Analysis of the impacts of major anion variations on surface water acidity particularly with regard to conifer harvesting: case studies from Wales and Northern England
- 1Institute of Hydrology, Crowmarsh Gifford, Wallingford, OXON, UK, OX10 8BB.
- 2Institute of Terrestrial Ecology, Bangor Research Unit, Deiniol Road, Bangor, Gwynedd, N. Wales, UK, LL572UP.
- 3Institute of Terrestrial Ecology, Merlewood Research Station, Grange-over-Sands, Cumbria, UK, LA116JU.

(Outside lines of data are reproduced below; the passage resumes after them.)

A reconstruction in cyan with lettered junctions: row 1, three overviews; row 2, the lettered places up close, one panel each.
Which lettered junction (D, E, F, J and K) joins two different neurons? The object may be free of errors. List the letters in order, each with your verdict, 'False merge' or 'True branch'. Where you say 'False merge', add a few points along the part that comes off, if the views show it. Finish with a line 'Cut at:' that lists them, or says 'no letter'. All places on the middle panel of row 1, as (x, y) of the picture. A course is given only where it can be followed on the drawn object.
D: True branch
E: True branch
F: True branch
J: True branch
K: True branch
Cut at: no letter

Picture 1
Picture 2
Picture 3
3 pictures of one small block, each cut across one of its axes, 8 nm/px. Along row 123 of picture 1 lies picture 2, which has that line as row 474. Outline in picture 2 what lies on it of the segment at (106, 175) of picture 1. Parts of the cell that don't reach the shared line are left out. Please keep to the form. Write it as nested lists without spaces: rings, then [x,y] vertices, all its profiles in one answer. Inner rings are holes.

Abstract. Data on the water quality of streams draining a range of acidic and acid sensitive, mainly afforested, upland catchments in mid- and north-Wales and northern-England are described to investigate the acidification effects of conifer harvesting in relation to natural variability. Most sites show a large range in pH and major cation and major anion concentrations. The waters draining from the smaller catchments are more acidic and aluminium bearing reflecting a higher proportion of runoff from the acidic soils in each area. However, there is often a less acidic component of runoff under base-flow conditions due to ground-water contributions particularly within the larger streams. Higher concentrations of nitrate occur for sites which have been felled although declines in concentration occur several years after felling. Multiple regression analysis reveals the importance of cation exchange and within catchment acidification associated with sulphate and nitrate generation. Sulphate also has a component associated with weathering but the patterns vary from catchment to catchment. Analysis of the influence of changing anion concentrations associated with tree harvesting reveals that the acidification induced by increases in nitrate can be offset or reversed by the lowering of chloride and sulphate concentrations due to decreased atmospheric scavenging by the vegetation, reduced evapotranspiration and increased surface runoff diluting the acidity generated. It is concluded that contemporary UK forestry guidelines with an emphasis on phased harvesting of catchments over several years and careful harvesting methodologies can alleviate most problems of stream acidification associated with felling activities and in some cases can reverse the acidification pattern.